Markets reacted favorably to the resolution, with the price of COMP increasing by 6.2% over the past 24 hours, according to CoinGecko.
Attack on governance
Proposition 289 proposed investing 499,000 COMP from the Compound treasury into goldCOMP, a yield-generating vault of the Humpy-linked Golden Boys team.
The proposal passed with nearly 52 percent of the vote on July 28, despite two previous iterations of the proposal being defeated by strong opposition. Can And JulyThe proposals notably asked for only 92,000 COMP, with security researchers warning that any deposit of tokens into the goldCOMP vault would cede their governance power.
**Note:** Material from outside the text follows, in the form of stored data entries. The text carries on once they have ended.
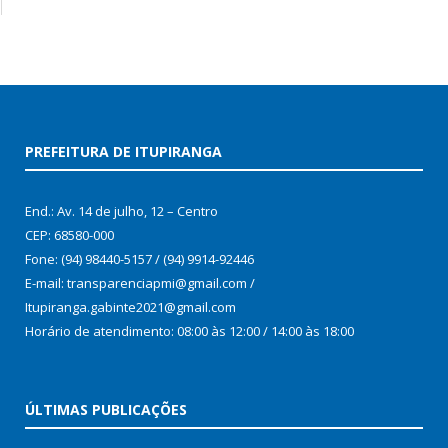
PREFEITURA DE ITUPIRANGA
End.: Av. 14 de julho, 12 – Centro
CEP: 68580-000
Fone: (94) 98440-5157 / (94) 9914-92446
E-mail: transparenciapmi@gmail.com /
Itupiranga.gabinte2021@gmail.com
Horário de atendimento: 08:00 às 12:00 / 14:00 às 18:00
ÚLTIMAS PUBLICAÇÕES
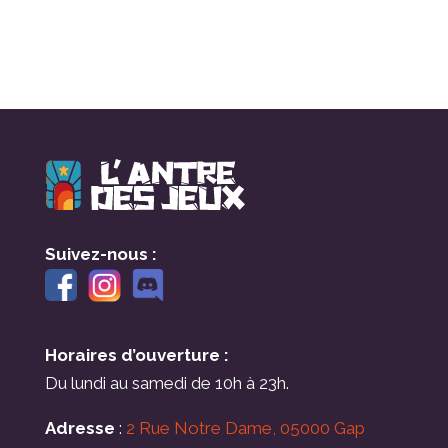
Suivez-nous :
Horaires d’ouverture :
Du lundi au samedi de 10h à 23h.
Adresse
:
2 Rue Notre Dame, 05000 Gap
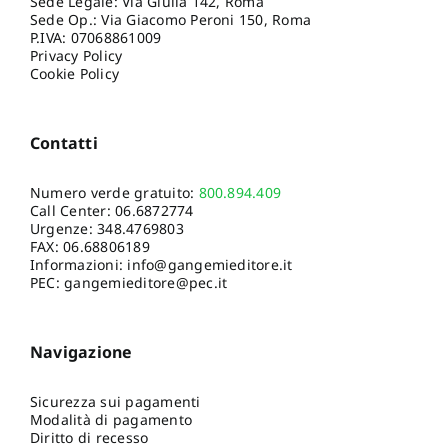
Sede Legale: Via Giulia 142, Roma
Sede Op.: Via Giacomo Peroni 150, Roma
P.IVA: 07068861009
Privacy Policy
Cookie Policy
Contatti
Numero verde gratuito:
800.894.409
Call Center:
06.6872774
Urgenze:
348.4769803
FAX: 06.68806189
Informazioni:
info@gangemieditore.it
PEC: gangemieditore@pec.it
Navigazione
Sicurezza sui pagamenti
Modalità di pagamento
Diritto di recesso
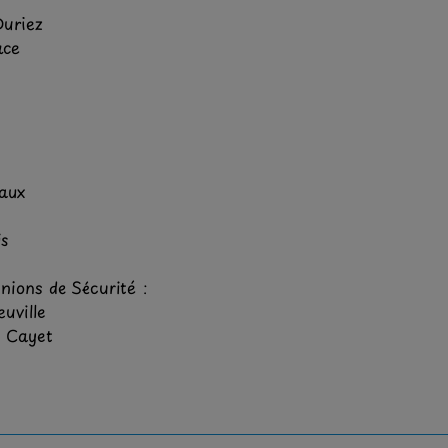
 Duriez
lace
caux
is
ions de Sécurité :
euville
Cayet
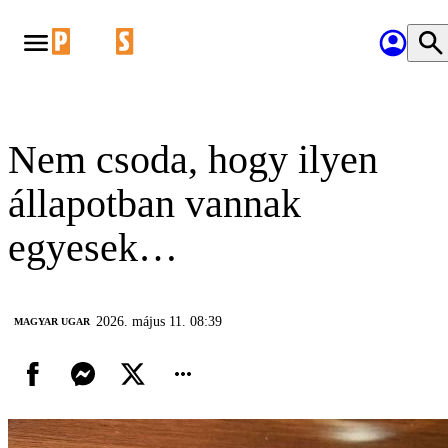
Nem csoda, hogy ilyen
állapotban vannak
egyesek…
2026. május 11. 08:39
MAGYAR UGAR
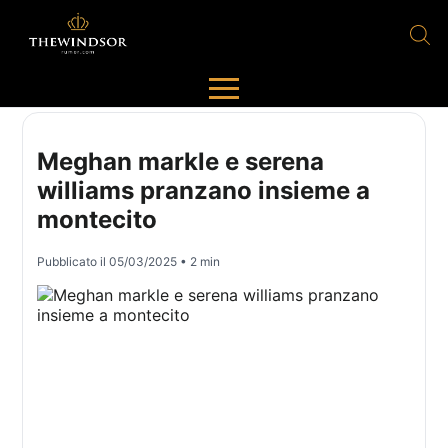
Meghan markle e serena
williams pranzano insieme a
montecito
Pubblicato il
05/03/2025
• 2 min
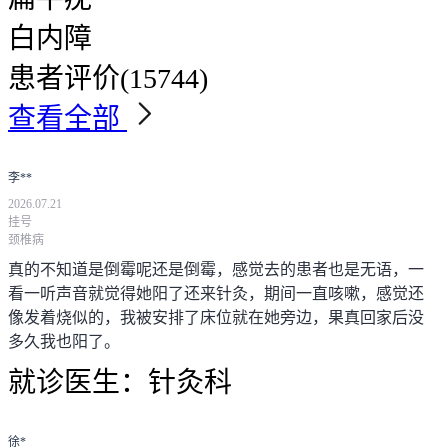
白内障
患者评价
(15744)
查看全部
李**
2026.07.21
挂号
颈椎病
真的不知道是倒霉呢还是倒霉，感觉去的患者也是无语，一
看一听声音就觉得她阳了还来针灸，期间一直咳嗽，感觉还
像发着烧似的，我被安排了床位就在她旁边，果真回家后没
多久我也阳了。
就诊医生：
针灸科
徐*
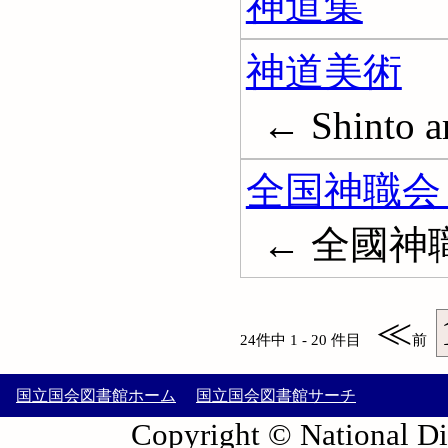
神道集
神道美術
← Shinto a
全国神職会々
← 全國神
≪
24件中 1 - 20 件目
前
国立国会図書館ホーム
国立国会図書館サーチ
Copyright © National Die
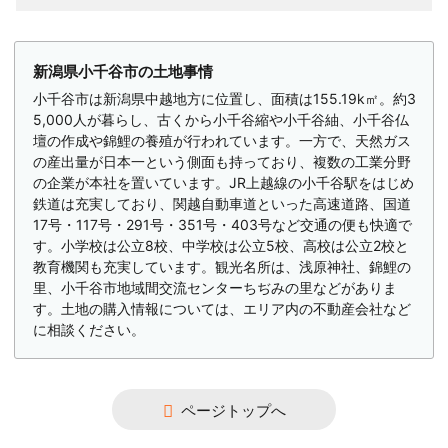
新潟県小千谷市の土地事情
小千谷市は新潟県中越地方に位置し、面積は155.19k㎡。約3
5,000人が暮らし、古くから小千谷縮や小千谷紬、小千谷仏
壇の作成や錦鯉の養殖が行われています。一方で、天然ガス
の産出量が日本一という側面も持っており、複数の工業分野
の企業が本社を置いています。JR上越線の小千谷駅をはじめ
鉄道は充実しており、関越自動車道といった高速道路、国道
17号・117号・291号・351号・403号など交通の便も快適で
す。小学校は公立8校、中学校は公立5校、高校は公立2校と
教育機関も充実しています。観光名所は、浅原神社、錦鯉の
里、小千谷市地域間交流センターちぢみの里などがありま
す。土地の購入情報については、エリア内の不動産会社など
に相談ください。
ページトップへ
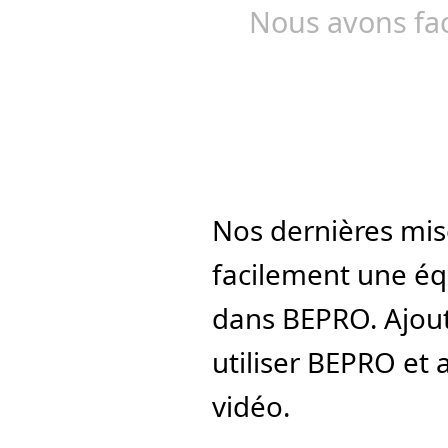
Nous avons faci
Nos dernières mis
facilement une équi
dans BEPRO. Ajout
utiliser BEPRO et 
vidéo.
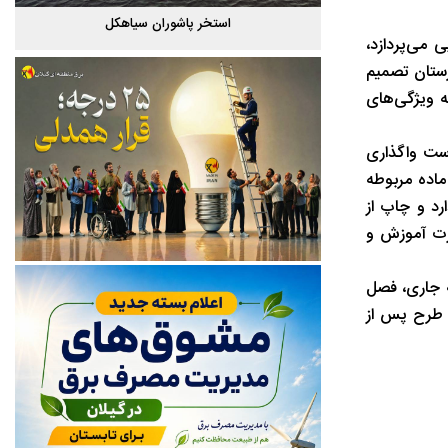
گیلان
استخر پاشوران سیاهکل
 می‌پردازد،
رستان تصمیم
ه ویژگی‌های
ست واگذاری
اده مربوطه
رد و چاپ از
ارت آموزش و
 جاری، فصل
 طرح پس از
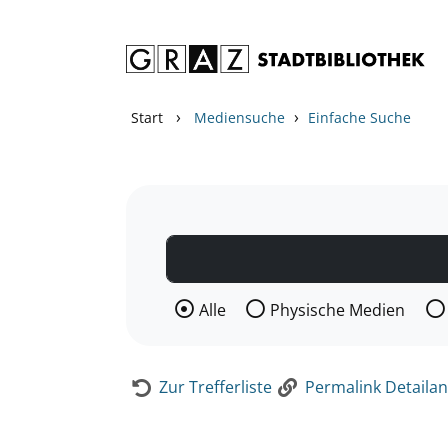
Zum Inhalt springen
Zur Detailanzeige springen
›
›
Start
Mediensuche
Einfache Suche
Wählen Sie die Medienart nach der Si
Alle
Physische Medien
Zur Trefferliste
Permalink Detailan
In May, Michael Lewellen of Web3 security firm OpenZeppelin, note The first proposal was submitted by a new governance delegate who was suddenly awarded 228,000 COMP by five wallets that got their tokens from the Bybit exchange. Combined with his own tokens, the delegate got 325,333 COMP, which is over 81% of the 400,000 tokens required for a governance proposal to reach quorum.
“We have been alerting the community to the risk that these delegates could support a potential attack on governance,” Lewellen said. “The timing of the new proposal and these recent delegations are suspect.”